For a stack of convolution layers (stride=1, dilation=1), the receptive field of an output pixel is the set of input pixels that can influence it. With kernel sizes \(k_1,\dots,k_L\) and stride \(s_m = 1\), the receptive-field size along one axis after \(L\) layers is
\[ r_L \;=\; 1 + \sum_{\ell=1}^{L} (k_\ell-1) \prod_{m=1}^{\ell-1} s_m\;\;\text{with stride } s_m=1\;\Rightarrow\; r_L = 1 + \sum_{\ell=1}^{L} (k_\ell-1). \]
The effective receptive field (ERF) describes how influence is distributed within that receptive field. While the theoretical RF defines the maximum spatial extent, the ERF shows that not all pixels contribute equally. With random weights, the ERF follows approximately a Gaussian distribution centered in the RF, with influence decaying toward the edges (Luo et al., 2016). However, training can significantly reshape the ERF – the network may learn to focus attention on specific spatial patterns, potentially creating non-Gaussian or multi-modal ERFs depending on the task and data.
Architectural Effects.
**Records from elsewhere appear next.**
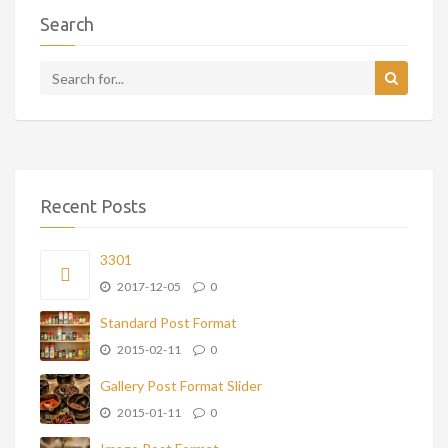
Search
Recent Posts
3301
2017-12-05
0
Standard Post Format
2015-02-11
0
Gallery Post Format Slider
2015-01-11
0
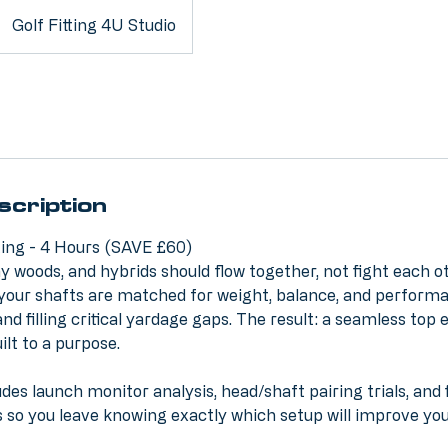
Golf Fitting 4U Studio
scription
tting - 4 Hours (SAVE £60)
ay woods, and hybrids should flow together, not fight each ot
ll your shafts are matched for weight, balance, and performa
nd filling critical yardage gaps. The result: a seamless top 
ilt to a purpose.
des launch monitor analysis, head/shaft pairing trials, and 
so you leave knowing exactly which setup will improve yo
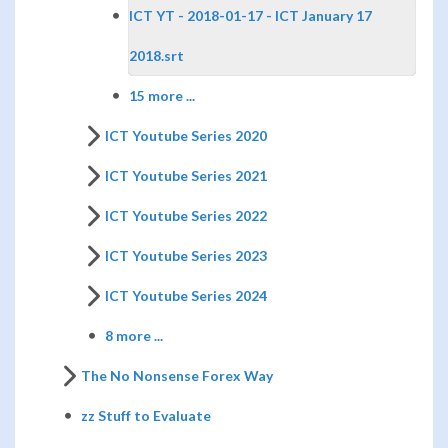
ICT YT - 2018-01-17 - ICT January 17
2018.srt
15 more ...
ICT Youtube Series 2020
ICT Youtube Series 2021
ICT Youtube Series 2022
ICT Youtube Series 2023
ICT Youtube Series 2024
8 more ...
The No Nonsense Forex Way
zz Stuff to Evaluate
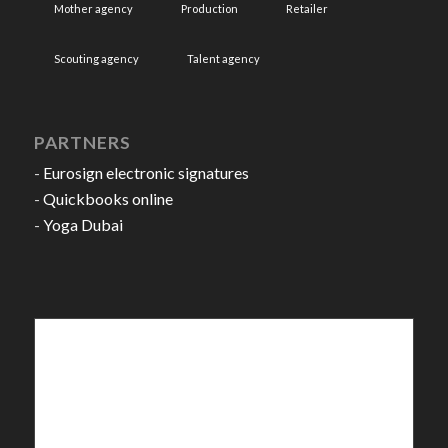
Mother agency
Production
Retailer
Scouting agency
Talent agency
PARTNERS
-
Eurosign electronic signatures
-
Quickbooks online
-
Yoga Dubai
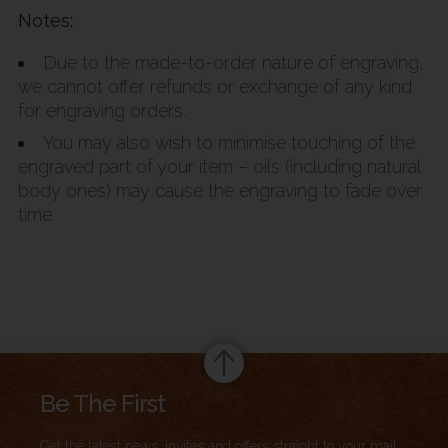
Notes:
Due to the made-to-order nature of engraving,
we cannot offer refunds or exchange of any kind
for engraving orders.
You may also wish to minimise touching of the
engraved part of your item – oils (including natural
body ones) may cause the engraving to fade over
time.
Summary
Be The First
Get the latest news, invites and offers straight to your mail.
Adding layers increases the RF size linearly: each additional layer with kernel size \(k\) adds \((k-1)\) to the total RF. Larger kernels have a more dramatic effect, as a single 7×7 layer contributes as much as three 3×3 layers (\(7-1 = 6\) vs \(3×(3-1) = 6\)). However, stacking smaller kernels often provides better representational capacity and training dynamics than single large kernels.
We approximate the untrained ERF here by repeatedly convolving a delta function with uniform \(k\times k\) kernels \(L\) times, then visualizing the normalized weights. This shows the "default" influence pattern before training.